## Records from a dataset
=-=-=-=-=
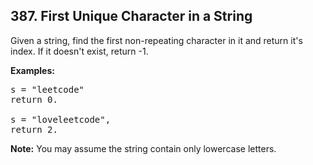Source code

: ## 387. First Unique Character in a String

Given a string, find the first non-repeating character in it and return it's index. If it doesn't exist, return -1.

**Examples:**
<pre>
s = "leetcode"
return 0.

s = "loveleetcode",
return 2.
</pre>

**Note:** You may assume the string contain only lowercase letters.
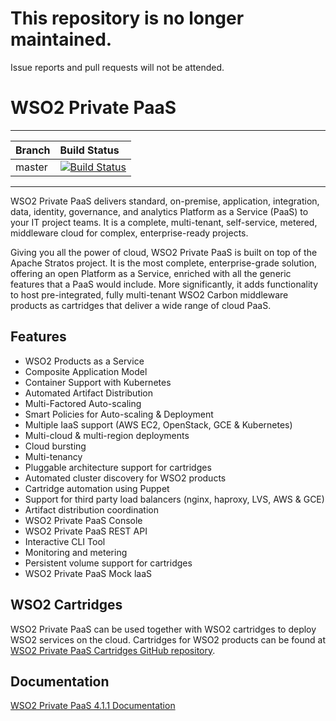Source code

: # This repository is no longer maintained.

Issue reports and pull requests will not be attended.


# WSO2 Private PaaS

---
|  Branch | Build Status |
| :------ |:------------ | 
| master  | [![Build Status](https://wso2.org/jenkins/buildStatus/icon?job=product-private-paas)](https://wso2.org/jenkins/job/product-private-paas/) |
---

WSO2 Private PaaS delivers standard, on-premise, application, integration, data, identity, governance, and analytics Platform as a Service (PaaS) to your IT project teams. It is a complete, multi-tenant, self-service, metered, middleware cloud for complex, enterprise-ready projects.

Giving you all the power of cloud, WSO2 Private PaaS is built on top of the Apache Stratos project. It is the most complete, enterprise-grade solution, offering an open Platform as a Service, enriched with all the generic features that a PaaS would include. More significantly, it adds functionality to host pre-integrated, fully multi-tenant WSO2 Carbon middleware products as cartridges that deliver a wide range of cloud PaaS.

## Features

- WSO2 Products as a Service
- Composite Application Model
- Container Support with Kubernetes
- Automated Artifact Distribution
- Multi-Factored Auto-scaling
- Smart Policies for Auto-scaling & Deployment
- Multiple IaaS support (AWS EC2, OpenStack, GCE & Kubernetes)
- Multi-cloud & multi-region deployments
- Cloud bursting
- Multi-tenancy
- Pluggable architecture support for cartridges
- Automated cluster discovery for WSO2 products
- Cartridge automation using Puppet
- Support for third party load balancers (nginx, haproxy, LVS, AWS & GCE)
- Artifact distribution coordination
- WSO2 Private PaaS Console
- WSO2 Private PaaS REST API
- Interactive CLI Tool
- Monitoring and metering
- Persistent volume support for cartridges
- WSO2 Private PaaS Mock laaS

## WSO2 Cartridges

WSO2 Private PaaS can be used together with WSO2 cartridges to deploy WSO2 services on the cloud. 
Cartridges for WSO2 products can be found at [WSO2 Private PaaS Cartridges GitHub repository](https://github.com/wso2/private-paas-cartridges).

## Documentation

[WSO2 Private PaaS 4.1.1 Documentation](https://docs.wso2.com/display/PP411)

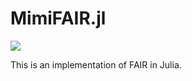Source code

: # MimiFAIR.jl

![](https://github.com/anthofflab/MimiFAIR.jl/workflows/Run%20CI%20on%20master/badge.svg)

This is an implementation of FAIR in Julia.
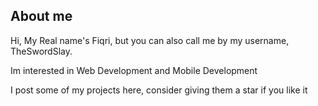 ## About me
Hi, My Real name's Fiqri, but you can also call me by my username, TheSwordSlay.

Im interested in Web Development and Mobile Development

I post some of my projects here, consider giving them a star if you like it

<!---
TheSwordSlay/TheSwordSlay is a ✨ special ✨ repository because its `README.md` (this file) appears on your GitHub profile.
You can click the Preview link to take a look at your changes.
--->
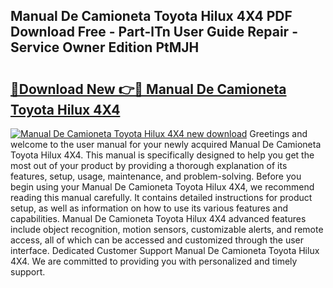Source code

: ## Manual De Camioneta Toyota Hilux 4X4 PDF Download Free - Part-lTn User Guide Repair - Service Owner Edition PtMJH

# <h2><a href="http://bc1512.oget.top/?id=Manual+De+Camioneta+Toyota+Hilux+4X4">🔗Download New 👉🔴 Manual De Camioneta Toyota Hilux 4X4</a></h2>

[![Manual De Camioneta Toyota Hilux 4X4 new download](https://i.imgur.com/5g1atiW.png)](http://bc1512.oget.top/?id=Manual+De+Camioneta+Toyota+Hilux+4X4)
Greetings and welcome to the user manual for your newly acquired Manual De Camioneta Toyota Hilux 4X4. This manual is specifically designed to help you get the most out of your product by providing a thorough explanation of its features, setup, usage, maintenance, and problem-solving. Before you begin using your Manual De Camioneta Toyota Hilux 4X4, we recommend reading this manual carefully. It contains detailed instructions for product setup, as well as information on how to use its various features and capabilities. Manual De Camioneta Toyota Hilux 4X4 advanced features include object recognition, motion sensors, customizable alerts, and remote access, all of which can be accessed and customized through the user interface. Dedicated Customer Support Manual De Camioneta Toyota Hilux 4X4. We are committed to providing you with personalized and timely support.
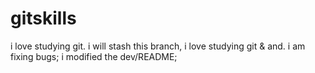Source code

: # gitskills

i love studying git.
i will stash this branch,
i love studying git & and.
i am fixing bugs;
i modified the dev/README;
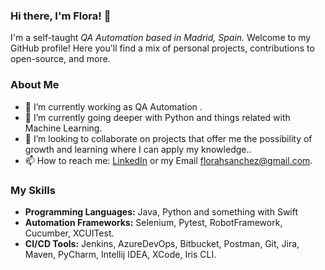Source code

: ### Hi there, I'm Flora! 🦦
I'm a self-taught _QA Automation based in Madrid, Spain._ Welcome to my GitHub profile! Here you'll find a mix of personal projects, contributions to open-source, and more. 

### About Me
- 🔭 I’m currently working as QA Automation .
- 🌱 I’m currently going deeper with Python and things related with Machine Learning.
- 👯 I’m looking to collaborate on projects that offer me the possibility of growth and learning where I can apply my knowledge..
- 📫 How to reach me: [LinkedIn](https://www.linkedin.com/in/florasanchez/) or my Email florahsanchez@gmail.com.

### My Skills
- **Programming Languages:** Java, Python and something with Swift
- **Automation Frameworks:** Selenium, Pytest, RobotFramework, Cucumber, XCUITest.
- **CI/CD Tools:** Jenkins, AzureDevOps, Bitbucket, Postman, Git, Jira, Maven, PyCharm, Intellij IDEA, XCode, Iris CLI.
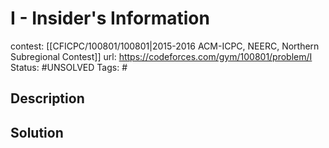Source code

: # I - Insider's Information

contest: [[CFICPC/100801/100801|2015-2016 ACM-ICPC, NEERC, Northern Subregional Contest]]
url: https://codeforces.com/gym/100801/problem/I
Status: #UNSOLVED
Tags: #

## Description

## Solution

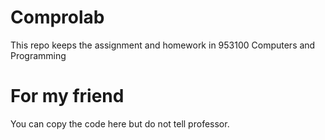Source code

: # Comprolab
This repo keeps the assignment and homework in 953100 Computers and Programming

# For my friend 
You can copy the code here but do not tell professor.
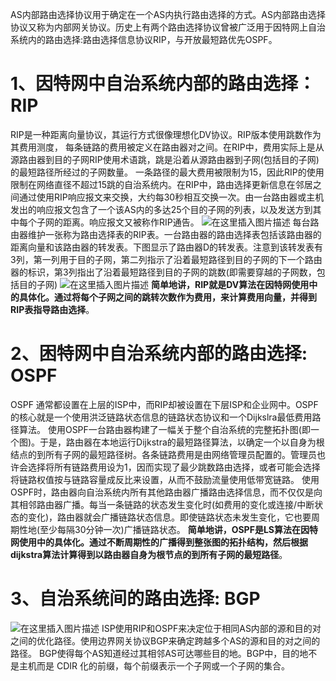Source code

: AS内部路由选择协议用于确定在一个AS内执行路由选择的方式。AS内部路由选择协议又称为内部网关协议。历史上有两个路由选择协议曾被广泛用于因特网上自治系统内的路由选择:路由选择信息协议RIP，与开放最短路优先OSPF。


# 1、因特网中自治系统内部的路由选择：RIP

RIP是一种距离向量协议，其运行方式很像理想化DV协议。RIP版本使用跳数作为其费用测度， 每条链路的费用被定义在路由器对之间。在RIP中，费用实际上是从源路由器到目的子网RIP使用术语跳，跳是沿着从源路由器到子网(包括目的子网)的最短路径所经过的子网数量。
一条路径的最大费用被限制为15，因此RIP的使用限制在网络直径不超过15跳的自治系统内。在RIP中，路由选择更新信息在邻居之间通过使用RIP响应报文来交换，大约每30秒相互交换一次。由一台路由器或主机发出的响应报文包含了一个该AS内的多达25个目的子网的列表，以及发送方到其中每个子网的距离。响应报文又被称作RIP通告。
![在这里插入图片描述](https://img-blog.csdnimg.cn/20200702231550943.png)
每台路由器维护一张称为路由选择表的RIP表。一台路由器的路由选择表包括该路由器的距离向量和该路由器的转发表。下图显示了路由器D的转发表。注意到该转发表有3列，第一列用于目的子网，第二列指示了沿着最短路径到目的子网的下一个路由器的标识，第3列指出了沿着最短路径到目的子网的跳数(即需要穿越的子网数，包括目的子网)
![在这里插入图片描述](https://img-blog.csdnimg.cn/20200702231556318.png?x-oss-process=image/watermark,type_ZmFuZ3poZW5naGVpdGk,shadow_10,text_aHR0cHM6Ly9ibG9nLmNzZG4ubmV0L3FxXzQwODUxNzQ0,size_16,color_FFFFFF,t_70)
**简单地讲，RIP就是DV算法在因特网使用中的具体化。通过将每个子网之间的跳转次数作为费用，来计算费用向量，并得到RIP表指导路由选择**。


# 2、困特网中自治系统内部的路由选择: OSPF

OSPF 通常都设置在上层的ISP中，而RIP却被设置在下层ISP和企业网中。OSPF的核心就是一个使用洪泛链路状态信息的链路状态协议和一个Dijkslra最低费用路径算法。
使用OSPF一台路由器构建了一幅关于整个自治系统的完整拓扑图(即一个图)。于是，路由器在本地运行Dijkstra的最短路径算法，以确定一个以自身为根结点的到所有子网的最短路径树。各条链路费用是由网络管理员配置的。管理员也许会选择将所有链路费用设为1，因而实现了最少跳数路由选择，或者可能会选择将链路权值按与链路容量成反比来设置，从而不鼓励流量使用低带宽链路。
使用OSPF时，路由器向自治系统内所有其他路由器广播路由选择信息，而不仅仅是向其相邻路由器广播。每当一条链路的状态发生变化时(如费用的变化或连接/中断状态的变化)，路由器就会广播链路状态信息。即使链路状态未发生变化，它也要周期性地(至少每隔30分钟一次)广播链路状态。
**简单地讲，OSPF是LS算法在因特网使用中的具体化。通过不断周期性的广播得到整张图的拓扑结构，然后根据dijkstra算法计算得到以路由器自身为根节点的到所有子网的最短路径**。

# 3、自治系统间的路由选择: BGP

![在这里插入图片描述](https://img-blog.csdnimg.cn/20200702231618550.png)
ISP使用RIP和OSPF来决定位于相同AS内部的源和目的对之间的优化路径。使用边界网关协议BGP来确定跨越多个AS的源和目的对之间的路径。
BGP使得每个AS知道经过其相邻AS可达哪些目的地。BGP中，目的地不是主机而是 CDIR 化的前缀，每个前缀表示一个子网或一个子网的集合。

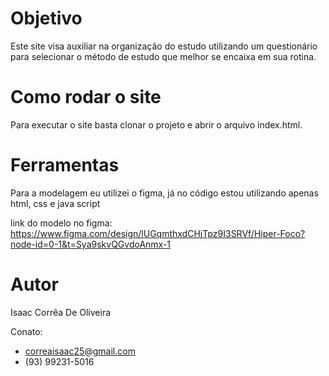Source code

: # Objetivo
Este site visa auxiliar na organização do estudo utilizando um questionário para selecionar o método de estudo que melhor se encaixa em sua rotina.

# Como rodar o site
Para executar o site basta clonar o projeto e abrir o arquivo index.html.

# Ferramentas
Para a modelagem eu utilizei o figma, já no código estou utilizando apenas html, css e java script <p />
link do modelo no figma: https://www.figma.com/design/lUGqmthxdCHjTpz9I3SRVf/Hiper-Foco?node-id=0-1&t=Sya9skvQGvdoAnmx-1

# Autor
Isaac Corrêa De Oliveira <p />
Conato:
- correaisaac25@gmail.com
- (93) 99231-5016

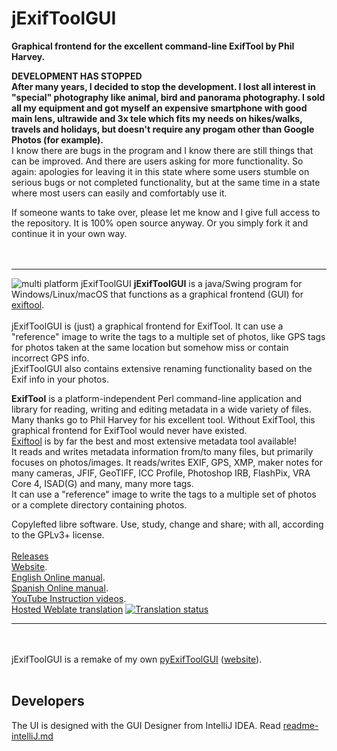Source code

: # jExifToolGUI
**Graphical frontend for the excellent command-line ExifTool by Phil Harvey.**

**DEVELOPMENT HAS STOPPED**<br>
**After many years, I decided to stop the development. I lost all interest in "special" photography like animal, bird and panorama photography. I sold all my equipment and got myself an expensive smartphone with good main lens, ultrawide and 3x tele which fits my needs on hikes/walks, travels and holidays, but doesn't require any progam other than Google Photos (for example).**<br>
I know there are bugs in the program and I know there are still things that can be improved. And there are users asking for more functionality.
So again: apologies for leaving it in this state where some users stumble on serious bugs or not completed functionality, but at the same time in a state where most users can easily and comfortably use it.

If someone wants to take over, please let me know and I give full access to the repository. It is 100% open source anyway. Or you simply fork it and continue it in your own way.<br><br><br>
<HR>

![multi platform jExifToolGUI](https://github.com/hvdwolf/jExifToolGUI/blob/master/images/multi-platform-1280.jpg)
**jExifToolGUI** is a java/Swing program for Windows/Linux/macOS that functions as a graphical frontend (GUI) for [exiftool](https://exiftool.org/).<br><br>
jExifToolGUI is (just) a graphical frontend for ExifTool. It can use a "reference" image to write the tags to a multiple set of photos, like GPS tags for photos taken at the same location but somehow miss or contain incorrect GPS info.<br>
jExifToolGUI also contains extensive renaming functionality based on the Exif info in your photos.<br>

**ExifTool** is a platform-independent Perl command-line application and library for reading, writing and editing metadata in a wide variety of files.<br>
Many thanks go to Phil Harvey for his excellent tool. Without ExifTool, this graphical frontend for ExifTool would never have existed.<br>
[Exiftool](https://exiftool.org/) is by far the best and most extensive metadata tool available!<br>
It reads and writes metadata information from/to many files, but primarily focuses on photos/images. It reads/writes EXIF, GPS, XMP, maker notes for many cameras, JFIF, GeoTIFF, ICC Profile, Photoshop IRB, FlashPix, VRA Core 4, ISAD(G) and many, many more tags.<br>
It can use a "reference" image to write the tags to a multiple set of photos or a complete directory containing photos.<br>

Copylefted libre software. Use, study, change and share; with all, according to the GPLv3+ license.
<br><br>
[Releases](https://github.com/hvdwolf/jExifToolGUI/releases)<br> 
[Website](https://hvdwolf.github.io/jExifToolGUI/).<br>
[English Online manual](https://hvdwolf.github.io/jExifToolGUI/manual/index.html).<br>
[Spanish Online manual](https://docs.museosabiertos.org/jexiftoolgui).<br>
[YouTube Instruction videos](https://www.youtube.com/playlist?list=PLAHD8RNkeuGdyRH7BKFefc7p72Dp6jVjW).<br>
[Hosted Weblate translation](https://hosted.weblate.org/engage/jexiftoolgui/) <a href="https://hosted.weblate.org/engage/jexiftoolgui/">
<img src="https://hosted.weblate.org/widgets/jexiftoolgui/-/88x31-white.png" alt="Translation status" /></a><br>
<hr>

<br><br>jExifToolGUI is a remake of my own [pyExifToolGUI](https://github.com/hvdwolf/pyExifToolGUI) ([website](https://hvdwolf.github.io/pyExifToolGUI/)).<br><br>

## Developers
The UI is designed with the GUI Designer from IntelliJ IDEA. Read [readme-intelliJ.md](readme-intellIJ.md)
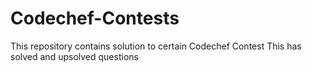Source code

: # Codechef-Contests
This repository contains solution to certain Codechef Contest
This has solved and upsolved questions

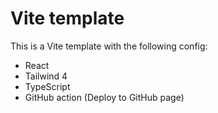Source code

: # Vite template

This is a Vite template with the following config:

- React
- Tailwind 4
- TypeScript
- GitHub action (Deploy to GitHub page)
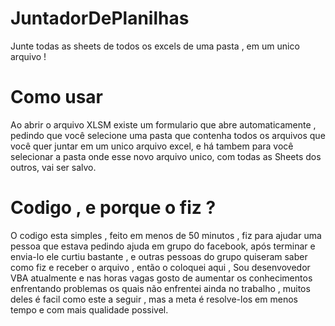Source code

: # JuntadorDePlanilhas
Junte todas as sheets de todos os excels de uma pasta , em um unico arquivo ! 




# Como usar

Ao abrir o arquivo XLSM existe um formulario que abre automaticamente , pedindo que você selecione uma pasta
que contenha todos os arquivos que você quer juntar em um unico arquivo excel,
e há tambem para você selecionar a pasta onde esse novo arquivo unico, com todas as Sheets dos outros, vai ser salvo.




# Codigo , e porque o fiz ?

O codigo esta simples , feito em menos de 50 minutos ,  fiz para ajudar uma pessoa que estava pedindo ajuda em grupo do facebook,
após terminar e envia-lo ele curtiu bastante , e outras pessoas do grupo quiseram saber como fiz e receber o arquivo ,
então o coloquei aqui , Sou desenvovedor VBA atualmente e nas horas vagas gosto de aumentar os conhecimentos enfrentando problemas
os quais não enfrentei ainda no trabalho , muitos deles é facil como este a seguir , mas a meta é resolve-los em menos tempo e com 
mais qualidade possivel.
=-=-=-=-=
## WHAT TO WORK ON
Repeat the lines from the line with "Copylefted libre software." to the line with "# Como usar", including both of those lines, and leave the pictures out of your answer.

## EXERCISE OUTPUT
Copylefted libre software. Use, study, change and share; with all, according to the GPLv3+ license.
<br><br>
[Releases](https://github.com/hvdwolf/jExifToolGUI/releases)<br> 
[Website](https://hvdwolf.github.io/jExifToolGUI/).<br>
[English Online manual](https://hvdwolf.github.io/jExifToolGUI/manual/index.html).<br>
[Spanish Online manual](https://docs.museosabiertos.org/jexiftoolgui).<br>
[YouTube Instruction videos](https://www.youtube.com/playlist?list=PLAHD8RNkeuGdyRH7BKFefc7p72Dp6jVjW).<br>
[Hosted Weblate translation](https://hosted.weblate.org/engage/jexiftoolgui/) <a href="https://hosted.weblate.org/engage/jexiftoolgui/">
<img src="https://hosted.weblate.org/widgets/jexiftoolgui/-/88x31-white.png" alt="Translation status" /></a><br>
<hr>

<br><br>jExifToolGUI is a remake of my own [pyExifToolGUI](https://github.com/hvdwolf/pyExifToolGUI) ([website](https://hvdwolf.github.io/pyExifToolGUI/)).<br><br>

## Developers
The UI is designed with the GUI Designer from IntelliJ IDEA. Read [readme-intelliJ.md](readme-intellIJ.md)
Source code

: # Codechef-Contests
This repository contains solution to certain Codechef Contest
This has solved and upsolved questions

Source code

: # Vite template

This is a Vite template with the following config:

- React
- Tailwind 4
- TypeScript
- GitHub action (Deploy to GitHub page)
Source code

: # JuntadorDePlanilhas
Junte todas as sheets de todos os excels de uma pasta , em um unico arquivo ! 




# Como usar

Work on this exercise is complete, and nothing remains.